Gute Ideen gibt es bereits. Das Diakonissenhaus Berlin-Teltow-Lehnin macht mit. Teltow lag bis 1989 direkt an der Mauer. Schulkassen im Religionsunterricht werden sich damit beschäftigen, was 1989 geschah und wofür es sich heute lohnt einzusetzen.

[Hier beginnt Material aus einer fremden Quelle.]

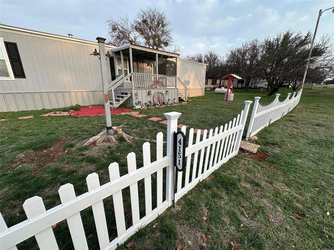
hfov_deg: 102.1
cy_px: 125
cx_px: 167
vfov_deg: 85.7
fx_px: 135
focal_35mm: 14
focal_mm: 2.22
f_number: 2.2
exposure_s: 1/356
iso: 40
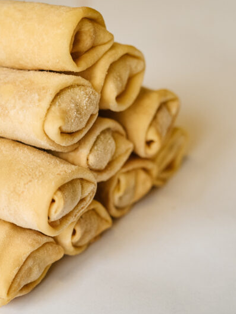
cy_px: 160
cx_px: 119
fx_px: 745
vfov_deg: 23.8
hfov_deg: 18.0
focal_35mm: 82
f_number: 3.5
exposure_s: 1/200
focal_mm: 50
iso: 2000
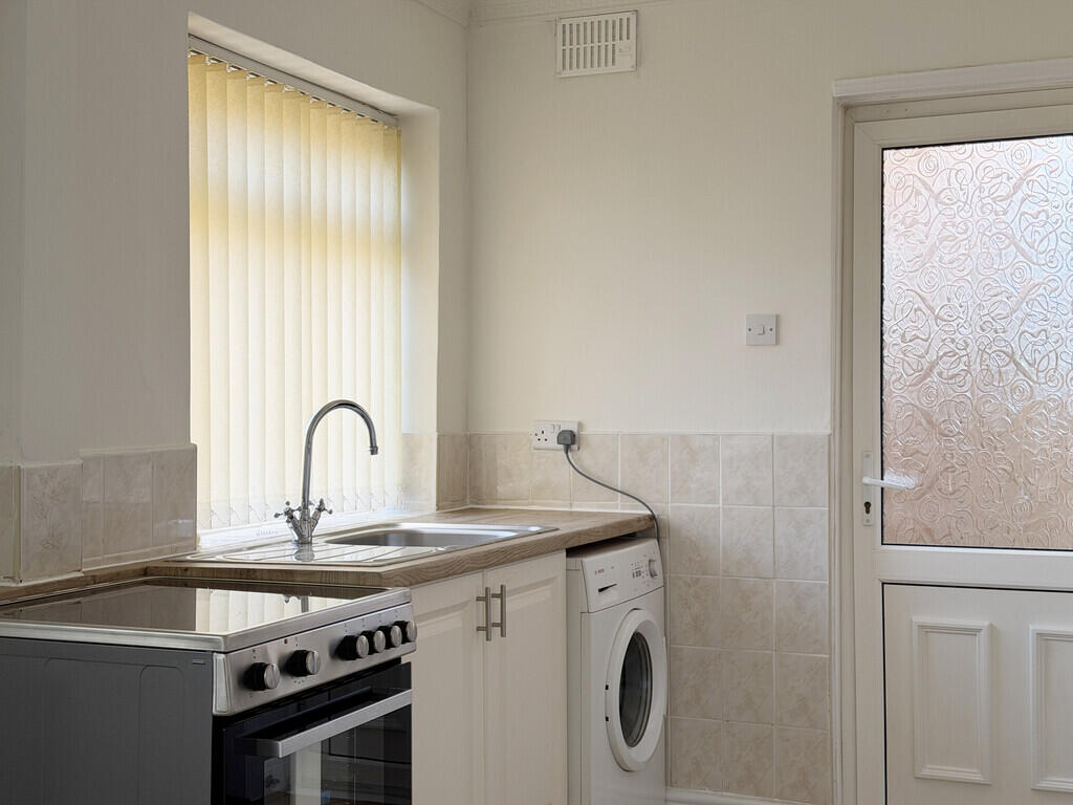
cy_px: 402
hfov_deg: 39.7
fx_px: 1488
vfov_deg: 30.3
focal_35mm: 48
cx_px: 536
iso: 50
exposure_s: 1/134
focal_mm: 6.8
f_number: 1.8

Eine Idee ist gerade noch im Werden: einen Workshop in der Versöhnungskapelle auf dem ehemaligen Mauerstreifen in Berlin-Mitte anzubieten, bei dem Plakate von Besuchenden gemalt werden können. „Wir sind da noch in einem Abstimmungsprozess“, sagt Martin Vogel.

In den Werkstatträumen von „Kulturprojekte Berlin“ in der Mendelssohnstraße 27 in Berlin-Mitte kann man jetzt schon malen und sprayen, verrät Christine Stier. „Kommen Sie doch einfach mal vorbei!“ Gruppen von 10 bis 20 Leuten können sich dort über Christine Stier oder ein Online-Buchungsportal anmelden und mit Pinsel und Spraydose Schilder gestalten. Im Spionagemuseum am Leipziger Platz in Berlin-Mitte können Einzelpersonen künstlerisch tätig werden.

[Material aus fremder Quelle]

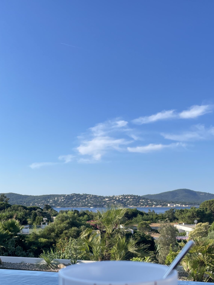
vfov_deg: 41.4
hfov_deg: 32.7
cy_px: 222
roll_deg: +0.7
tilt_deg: -2.7
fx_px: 363
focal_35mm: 44
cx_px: 78
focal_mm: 4.2
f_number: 1.6
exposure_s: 1/1171
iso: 32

Materialien werden zur Verfügung gestellt

Die Theologiestudentin Christine Stier arbeitet im Team des Länderbeauftragten der EKBO und koordiniert das Projekt „35 Jahre Mauerfall“. Sie ist Ansprechpartnerin für alle aus der Kirche, die mitmachen wollen. Sie vermittelt Kontakte, Termine und was sonst noch benötigt wird. Über eine Agentur, die mit „Kulturprojekte Berlin“ zusam­menar­beitet, bekommen Schulen oder Kirchengemeinden Materialien für ein Plakat wie Schilder, Stifte, Farben, Spraydosen, Papprollen zum Versenden und hilfreiche Gebrauchsanweisungen.

Die Agentur bringt das Material und holt es auch ab. Für größere Gruppen oder besondere Anlässe organisiert die Agentur mobile Workshops vor Ort, wenn gewünscht auch mit Experten für Grafik oder Geschichte. Eigentlich fehle nur noch, dass Gemeinden, Einrichtungen und Arbeitsstellen die Idee mit in ihre nächste Mitarbeiterrunde nehmen, so die Koordinatorin. Und sich vielleicht selbst gleich mal mit einer Spray­dose ausprobieren.